Looks like your not getting much help here so I'll give my 2 cents worth. I've done two bike conversions. A 2014 should be set up to convert. Shimano has online install manuals and youtube probably has videos. Trek has a conversion kit so check with your dealer. The group I got from Starbike in Germany as they were the only one that had the long cage rear der I wanted. About $1600 I think. A newer bike (11 speed Ultegra right?) you could find build kits without brakes or crank as you already have them so it will be cheaper. My battery is in the seatube in the most recent conversion held in with a Ritchey rubber holder. The shifting is great so if you do your research and go slow its not that difficult.


----------



## VKW (Jul 26, 2009)

Trek makes an internal battery mount collar that fits specifically in their frame seat posts that use the seat mast. I bought one for Madone, fits perfectly. Unfortunately, I cannot find where I documented the part number. I had to order through a Trek dealer. A call to Trek or the dealer could get you the correct part.

It was a very tiny part that cost me about $15.


----------



## egebhardt (Feb 17, 2007)

I'm doing this upgrade from DA7800 to UltegraDi2 6870.
I have a question about the rear derailleur.

The outer cage (connected to the der) was bent in 2mm on a used RD-6870 I got used on Ebay. The inner cage is NOT bent and there don't appear to be any 'hit' marks anywhere.
I took off the pulleys, heated it with a hair dryer, then bent the outer cage back carefully by hand. I put it back together and it is nice and straight like any Shimano RD I've seen in the last 30 years.

I then bought a new RD-6870. I'll be darned. The outer cage is bent 2mm in too!
Does anyone else see their RD-6870 bent in 2mm?
Maybe its an intentional bend.
Thx in advance.


----------



## VKW (Jul 26, 2009)

Take a picture of this 2mm bend. I'm not sure what it is you are referring to.

Looking at my RD-6870 there doesn't appear to be anything that looks wrong.


----------



## egebhardt (Feb 17, 2007)

Sure.
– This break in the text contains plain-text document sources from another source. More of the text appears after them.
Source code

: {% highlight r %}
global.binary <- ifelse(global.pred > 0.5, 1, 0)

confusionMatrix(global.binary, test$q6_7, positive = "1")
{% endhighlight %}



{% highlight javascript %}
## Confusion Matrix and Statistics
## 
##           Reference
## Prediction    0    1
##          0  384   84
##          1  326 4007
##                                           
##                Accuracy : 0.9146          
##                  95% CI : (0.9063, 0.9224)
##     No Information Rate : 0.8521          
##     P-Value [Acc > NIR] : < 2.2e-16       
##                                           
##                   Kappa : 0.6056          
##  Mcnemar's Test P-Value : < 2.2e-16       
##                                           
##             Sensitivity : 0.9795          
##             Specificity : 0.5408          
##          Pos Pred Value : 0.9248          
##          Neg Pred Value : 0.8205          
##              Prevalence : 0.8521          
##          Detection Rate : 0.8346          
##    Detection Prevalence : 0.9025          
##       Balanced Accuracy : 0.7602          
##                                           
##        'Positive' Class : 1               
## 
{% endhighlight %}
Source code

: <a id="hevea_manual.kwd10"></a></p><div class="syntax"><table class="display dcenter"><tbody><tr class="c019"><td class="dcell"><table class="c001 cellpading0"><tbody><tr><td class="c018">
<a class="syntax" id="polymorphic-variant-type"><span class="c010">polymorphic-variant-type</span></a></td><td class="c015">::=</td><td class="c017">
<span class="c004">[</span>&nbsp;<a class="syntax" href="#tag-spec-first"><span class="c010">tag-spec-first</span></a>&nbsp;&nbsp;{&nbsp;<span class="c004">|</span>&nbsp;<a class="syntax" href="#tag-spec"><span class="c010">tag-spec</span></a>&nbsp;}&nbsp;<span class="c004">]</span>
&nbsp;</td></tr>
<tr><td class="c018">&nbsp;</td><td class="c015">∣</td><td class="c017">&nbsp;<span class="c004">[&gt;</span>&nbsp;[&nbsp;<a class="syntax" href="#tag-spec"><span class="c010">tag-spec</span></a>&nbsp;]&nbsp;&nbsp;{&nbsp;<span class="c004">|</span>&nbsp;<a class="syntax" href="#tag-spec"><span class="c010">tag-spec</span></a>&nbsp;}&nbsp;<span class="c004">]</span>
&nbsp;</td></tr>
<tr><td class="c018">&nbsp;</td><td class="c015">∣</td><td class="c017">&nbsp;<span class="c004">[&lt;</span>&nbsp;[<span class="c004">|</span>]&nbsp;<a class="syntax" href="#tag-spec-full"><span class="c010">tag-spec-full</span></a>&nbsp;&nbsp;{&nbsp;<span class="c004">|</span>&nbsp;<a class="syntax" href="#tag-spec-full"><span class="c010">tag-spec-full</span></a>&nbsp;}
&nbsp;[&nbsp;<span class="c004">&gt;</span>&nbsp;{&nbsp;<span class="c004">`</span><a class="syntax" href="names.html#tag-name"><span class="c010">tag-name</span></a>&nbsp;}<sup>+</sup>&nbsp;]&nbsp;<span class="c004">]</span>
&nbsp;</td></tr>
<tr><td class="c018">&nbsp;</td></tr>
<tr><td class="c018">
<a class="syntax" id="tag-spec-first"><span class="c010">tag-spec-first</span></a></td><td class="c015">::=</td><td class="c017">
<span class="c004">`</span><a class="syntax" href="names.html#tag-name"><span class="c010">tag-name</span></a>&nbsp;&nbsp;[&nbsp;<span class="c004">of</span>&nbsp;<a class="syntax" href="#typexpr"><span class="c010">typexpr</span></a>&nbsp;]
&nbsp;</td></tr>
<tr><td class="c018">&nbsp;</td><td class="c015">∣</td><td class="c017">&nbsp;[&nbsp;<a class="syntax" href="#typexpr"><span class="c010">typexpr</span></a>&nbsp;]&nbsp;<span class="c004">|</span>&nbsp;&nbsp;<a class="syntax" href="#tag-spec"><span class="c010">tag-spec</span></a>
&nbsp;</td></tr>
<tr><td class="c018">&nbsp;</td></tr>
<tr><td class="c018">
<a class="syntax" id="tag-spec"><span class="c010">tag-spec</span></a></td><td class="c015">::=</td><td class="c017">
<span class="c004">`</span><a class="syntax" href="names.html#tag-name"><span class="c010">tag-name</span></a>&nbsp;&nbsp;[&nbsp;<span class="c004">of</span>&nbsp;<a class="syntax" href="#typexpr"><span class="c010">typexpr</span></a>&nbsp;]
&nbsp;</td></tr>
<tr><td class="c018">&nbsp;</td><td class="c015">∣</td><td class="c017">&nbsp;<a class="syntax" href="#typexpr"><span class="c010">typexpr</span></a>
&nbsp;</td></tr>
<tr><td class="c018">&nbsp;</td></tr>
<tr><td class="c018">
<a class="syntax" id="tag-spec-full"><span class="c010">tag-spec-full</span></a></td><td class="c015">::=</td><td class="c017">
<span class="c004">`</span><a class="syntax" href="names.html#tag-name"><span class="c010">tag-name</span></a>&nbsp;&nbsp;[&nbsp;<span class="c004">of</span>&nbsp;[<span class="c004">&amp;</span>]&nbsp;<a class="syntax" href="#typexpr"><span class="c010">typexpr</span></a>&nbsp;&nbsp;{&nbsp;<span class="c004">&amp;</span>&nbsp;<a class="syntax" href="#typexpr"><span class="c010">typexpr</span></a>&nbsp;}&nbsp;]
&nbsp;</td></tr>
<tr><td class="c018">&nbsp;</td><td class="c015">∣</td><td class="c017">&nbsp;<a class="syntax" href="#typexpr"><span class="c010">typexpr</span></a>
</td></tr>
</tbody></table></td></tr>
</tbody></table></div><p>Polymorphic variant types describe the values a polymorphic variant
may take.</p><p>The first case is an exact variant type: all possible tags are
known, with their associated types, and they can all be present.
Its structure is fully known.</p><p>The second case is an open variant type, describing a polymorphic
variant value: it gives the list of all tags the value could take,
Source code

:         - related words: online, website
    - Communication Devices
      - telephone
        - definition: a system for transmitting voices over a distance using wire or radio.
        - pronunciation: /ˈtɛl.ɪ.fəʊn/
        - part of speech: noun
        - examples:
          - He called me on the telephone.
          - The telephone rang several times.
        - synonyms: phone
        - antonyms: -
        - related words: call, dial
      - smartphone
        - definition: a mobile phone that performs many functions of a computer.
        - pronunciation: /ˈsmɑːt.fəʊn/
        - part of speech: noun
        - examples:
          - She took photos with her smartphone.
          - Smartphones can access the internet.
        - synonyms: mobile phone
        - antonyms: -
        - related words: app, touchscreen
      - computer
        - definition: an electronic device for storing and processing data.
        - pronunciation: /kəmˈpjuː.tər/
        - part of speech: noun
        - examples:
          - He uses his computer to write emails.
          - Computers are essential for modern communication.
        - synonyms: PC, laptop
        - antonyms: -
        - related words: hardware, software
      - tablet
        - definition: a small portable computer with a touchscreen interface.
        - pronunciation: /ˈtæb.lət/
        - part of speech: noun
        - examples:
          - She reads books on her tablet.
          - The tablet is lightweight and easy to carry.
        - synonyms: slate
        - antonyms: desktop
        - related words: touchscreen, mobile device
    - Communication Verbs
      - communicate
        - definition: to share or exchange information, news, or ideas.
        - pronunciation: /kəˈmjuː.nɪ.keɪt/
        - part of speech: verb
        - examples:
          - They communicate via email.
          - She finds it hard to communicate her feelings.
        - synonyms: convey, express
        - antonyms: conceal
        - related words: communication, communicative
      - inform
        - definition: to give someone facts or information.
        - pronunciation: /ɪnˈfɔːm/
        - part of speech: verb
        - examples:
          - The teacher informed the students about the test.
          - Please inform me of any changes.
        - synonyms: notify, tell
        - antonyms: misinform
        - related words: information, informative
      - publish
This is the 2mm bend.


----------



## MMsRepBike (Apr 1, 2014)

It's fine. Stop taking apart new things looking for something wrong. Install them. Use them. 

Wait, no.

Read ALL of the instructions VERY carefully first and then carefully install and use them. If you have issues after the install that was done as per the instructions, then maybe look into things.

http://si.shimano.com/php/download.php?file=pdf/dm/DM-UL0001-02-ENG.pdf
^click to download, then print it out.


----------



## egebhardt (Feb 17, 2007)

You didn't answer the question. If you don't have an answer, that's fine.

Does anyone else see their RD-6870 bent-in 2mm?
Is there some possible benefit to a bent cage? 
I've never seen a new cage bent intentionally from Shimano cage in the 30 years I've been looking.


----------



## VKW (Jul 26, 2009)

Here are some pics, mine is of the longer mid cage though. Before you go and bend the new one, I'd give it a try first installed on your bike.


----------



## egebhardt (Feb 17, 2007)

VKW said:


> Here are some pics, mine is of the longer mid cage though. H]


Thx. Yours is bent a bit too. Im shocked that Shimano would do that but I'm keeping an open mind and I'll try both.


----------



## goodboyr (Apr 19, 2006)

Yup. Keep an open mind. Its entirely possible that shimano knows more about derailleurs than you do.


----------



## egebhardt (Feb 17, 2007)

I tried riding the bent derailleur. It is a bit noisier than a straight one.
I've probably looked at 100 derailleurs in the last 2 months. They are all straight unless there was obvious damage. Therefore, I will conclude they were bent at the Shimano factory by accident. No other design appears to have this bend. Certainly not Dura Ace and 105. Anyone who thinks a derailleur cage should be twisted and bent, away from 2 pulley's being on the same plane, is wrong. That is a safe statement.


----------